Which meant, upon further considering Georgiana’s restraint, there still might be hope for the girl.
“I have a meeting to attend, Miss Philips,” he said with forced calm. “One more important than your fear for my cousin’schastity. Which has been and will remain perfectly safe given her character.”
“And what of this Mr. Wolf?”
Oliver growled at the mention of his friend turned fiend. “He wouldn’t dare.”
“Are you certain?”
“Yes.” The fiend would have to crawl out from his drunken lair of vengeance. And Nick had already won. Soon Farendon would be his again, and as much as Oliver loved the fiend, understood the source of his pain, he was through making amends for Edmund’s death.
“But Georgiana might dare,” Charlotte rejoined. “Have you paid no attention to her regard for Mr. Wolf? She is besotted with him.”
Besotted? Georgiana?
Impossible.
“She could have already planned an assignation?—”
“My cousin wouldn’t know an assignation if it slapped her upside her wig and called pistols.”

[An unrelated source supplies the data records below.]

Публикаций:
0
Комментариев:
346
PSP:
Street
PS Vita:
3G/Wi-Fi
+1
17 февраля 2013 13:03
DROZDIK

“I do believe, my lord, in my limited experience with the code of honor, that the challenged party is afforded the privilege of naming the weapon.”
Oliver twitched, staring the spinster down. “I, Miss Philips, will be naming a weapon out of turn if you do not cease your prattle. Georgiana remains home and we are leaving.”
A high-pitched tut erupted from her throat, something akin to a piqued lapdog. “Well.”
Praise God, Kitty Babbington materialized at the stairs swathed in bright pink. That was the end of that.
Tap.
Georgiana opened her eyes at the sound, the pillow having failed to kill her but providing for a miserable headache. Ripping it off, she breathed in the night air, and with it, all the woes she had forgotten in sleep.
Tap.
Scooting to the edge of the bed, she peered through the dark.